Rabu, 29 Januari 2014

Skandal Beras, Periksa Gita Wirjawan dan Kabulog

Selasa, 28 Januari 2014

Salamuddin Daeng
Jakarta - Pengamat ekonomi yang juga Peneliti The Institute Global Justice (IGJ) Salamuddin Daeng mengungkapkan, negara Indonesia sekarang bukan sekedar sebuah rumah yang bolong, namun semua dinding rumah sudah hancur.

“Negara praktis  tanpa pelindung dari terpaan hujan dan angin. Barang-barang impor masuk tanpa kendali, tanpa otoritas yang mengaturnya,” paparnya di Jakarta, Selasa (28/1/2014).

“Para pengurus negara seenanak perutnya sendiri. Menjadikan jabatan sebagai alat untuk mengeruk keuntungan pribadi dan keluarga, memperkaya diri dan keluarga. Pengurus negara tidak ubahnya seperti mafia dalam kekuasaan, diperalat oleh kartel internasional dan sindikat bisnis gelap dalam negeri,” tambahnya.

Ia mencontohkan bagaimana mafia menguasai negara sangat terlihat dalam kasus impor beras. “Negara sudah tidak memiliki kendali atas pemenuhan beras nasional. Di atas logika menyerahkan beras pada mekanisme pasar, justru beras jatuh ke tangan mafia. Akibatnya beras yang masuk ke Indonesia diduga semuanya illegal,” tandasnya.

Daeng mengemukakan, Bulog pada laporan akhir tahunnya, mengatakan selama tahun 2013, tidak melakukan kegiatan impor. Karena stok Bulog dinilai cukup. Artinya semua beras impor yang dicatat oleh BPS itu merupakan beras khusus (premium). Untuk itu kepada media, Bayu menegaskan bahwa beras itu adalah hasil dari selundupan.

“Faktanya Secara total komulatif (Januari-November 2013), beras impor yang masuk adalah 156.386 ton atau US$ 88,9 juta,” bebernya.

Selain itu, lanjutnya, Menko Perekonomian Hatta Rajasa juga menuturkan hal yang senada. "Secara kebijakan tidak ada kebijakan untuk mengimpor beras umum kecuali oleh Bulog. Yang ada kalau untuk pelaku usaha ini adalah beras khusus dengan ada sekian prosedur," jelasnya.

Menurutnya, yang berbeda adalah pernyataan dari Direktorat Jenderal Bea dan Cukai (Ditjen Bea Cukai). Dipaparkan beras tersebut masuk dalam kategori legal atau berada dalam izin Kementerian Perdagangan nomor 06/ M-DAG/PER/2/2012. Barang dengan kode HS 1006.30.99.00 tersebut juga tercatat 83 kali impor selama 2013 melalui pelabuhan Tanjung Priok dan Belawan.

“Ini skandal besar!
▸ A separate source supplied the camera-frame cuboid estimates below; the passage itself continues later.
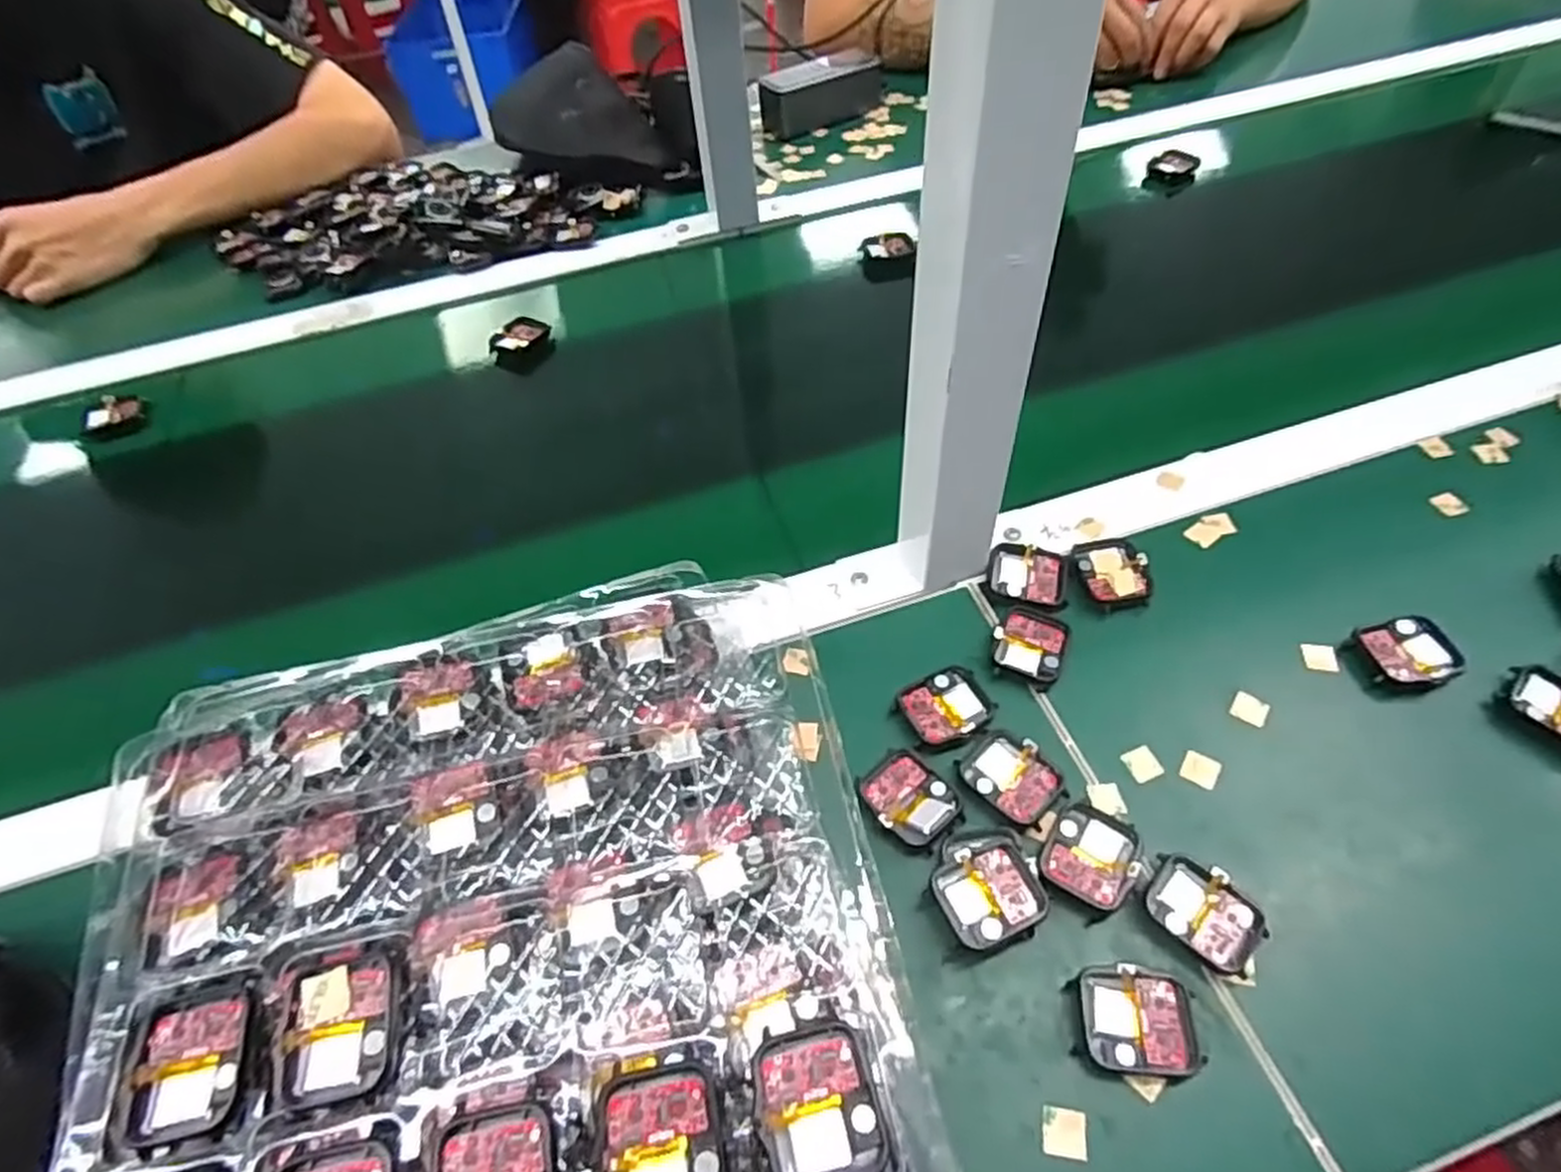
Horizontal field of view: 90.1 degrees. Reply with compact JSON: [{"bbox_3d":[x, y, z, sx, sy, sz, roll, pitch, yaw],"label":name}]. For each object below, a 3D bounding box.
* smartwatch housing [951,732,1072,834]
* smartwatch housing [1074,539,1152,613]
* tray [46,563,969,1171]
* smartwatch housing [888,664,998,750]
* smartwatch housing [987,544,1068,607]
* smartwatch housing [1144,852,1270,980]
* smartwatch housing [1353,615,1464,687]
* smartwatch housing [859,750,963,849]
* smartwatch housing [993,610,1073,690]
[{"bbox_3d":[0.112,0.091,0.375,0.036,0.005,0.046,-39,59,-23],"label":"smartwatch housing"},{"bbox_3d":[0.189,-0.007,0.443,0.036,0.009,0.044,-3,52,3],"label":"smartwatch housing"},{"bbox_3d":[-0.100,0.132,0.279,0.276,0.021,0.300,-13,55,-7],"label":"tray"},{"bbox_3d":[0.084,0.060,0.399,0.046,0.004,0.041,-18,53,-9],"label":"smartwatch housing"},{"bbox_3d":[0.141,-0.006,0.444,0.043,0.008,0.037,8,53,11],"label":"smartwatch housing"},{"bbox_3d":[0.182,0.139,0.333,0.046,0.005,0.037,36,64,24],"label":"smartwatch housing"},{"bbox_3d":[0.325,0.035,0.402,0.046,0.012,0.037,-14,52,-6],"label":"smartwatch housing"},{"bbox_3d":[0.061,0.100,0.368,0.038,0.010,0.045,-32,56,-19],"label":"smartwatch housing"},{"bbox_3d":[0.135,0.030,0.418,0.037,0.007,0.044,15,55,16],"label":"smartwatch housing"}]

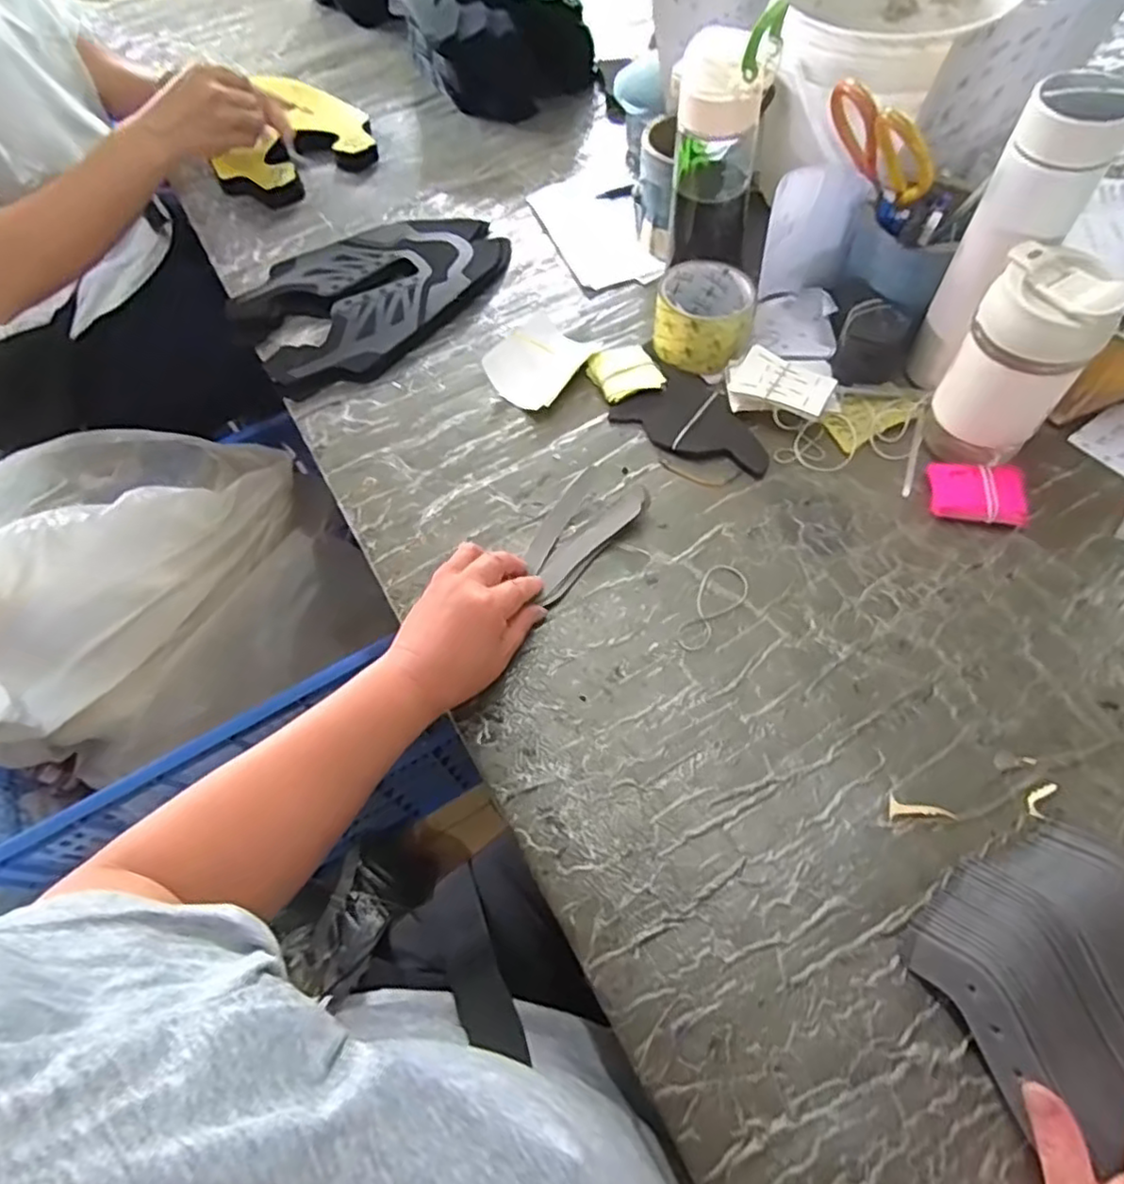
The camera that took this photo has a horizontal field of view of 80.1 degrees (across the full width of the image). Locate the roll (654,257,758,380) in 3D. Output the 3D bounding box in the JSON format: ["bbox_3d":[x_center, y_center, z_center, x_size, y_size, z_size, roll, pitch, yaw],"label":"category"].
[{"bbox_3d":[0.136,-0.263,0.637,0.085,0.050,0.093,-2,61,4],"label":"roll"}]

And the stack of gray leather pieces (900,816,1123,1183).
[{"bbox_3d":[0.288,0.212,0.369,0.146,0.033,0.137,-26,63,-9],"label":"stack of gray leather pieces"}]

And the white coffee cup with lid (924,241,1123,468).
[{"bbox_3d":[0.346,-0.173,0.514,0.084,0.152,0.075,35,70,22],"label":"white coffee cup with lid"}]

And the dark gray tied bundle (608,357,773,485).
[{"bbox_3d":[0.126,-0.156,0.609,0.147,0.007,0.086,36,70,22],"label":"dark gray tied bundle"}]

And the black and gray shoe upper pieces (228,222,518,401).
[{"bbox_3d":[-0.199,-0.332,0.727,0.292,0.020,0.216,-33,63,-13],"label":"black and gray shoe upper pieces"}]

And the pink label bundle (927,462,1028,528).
[{"bbox_3d":[0.340,-0.081,0.544,0.074,0.020,0.052,9,62,10],"label":"pink label bundle"}]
Segera periksa Gita Wirjawan dan Kepala Bulog!” serunya. (Ren)

http://edisinews.com/berita-skandal-beras-periksa-gita-wirjawan-dan-kabulog.html

1 komentar:

  1. Sandi: NKRI HARGA MATI
    Kepada Yth Bapak Kepala Penyidik KPK

    Berikut dugaan modus korupsi di Perum Bulog.

    Pertama:
    Pelanggaran PD-11 Thn 2011 (Peraturan Direksi) ttg pelaksanaan Movenas oleh Direktur PP, menunjuk movenas kepada pengusaha Indarto melalui anak perusahaan Ujasang di atas 2000 ton yg seharusnya dilelang. Karena kalau dilelang selisih HPS dan harga lelang 100-150 rb rupiah/ton.
    Link:
    https://plus.google.com/photos/109414570950189276042/albums/5974236667146345345

    Kedua:
    Pengusaha Indarto memfaatkan kenaikan tarip movenas dengan jumbo bags yang 20 persen lebih tinggi dari pelaksanaan tanpa jumbo bags namun pelaksanaan tanpa jumbo bags.
    Link:
    https://plus.google.com/photos/109414570950189276042/albums/5966473806419159089

    Ketiga:
    Berikut dugaan hasil korupsi berupa rumah di kediri fariedh (Direktur PP) hasil dari penyelewengan movenas tanpa lelang dengan pemakaian tarip jumbo bags tersebut.
    Alamat:
    Jalan Raden Patah no: 36 dan 38
    Dukuh Klodran
    Desa Sidomulyo
    Kecamatan Semen
    Kabupaten Kediri
    Link:
    https://plus.google.com/photos/109414570950189276042/albums/5966453487622667425

    Demikian informasi ini dapat membantu penyidikan lebih lanjut. Jumlah movenas per tahun di Perum Bulog mencapai 1 juta ton sehingga jumlah yang diselewengkan sangat besar. Terimakasih.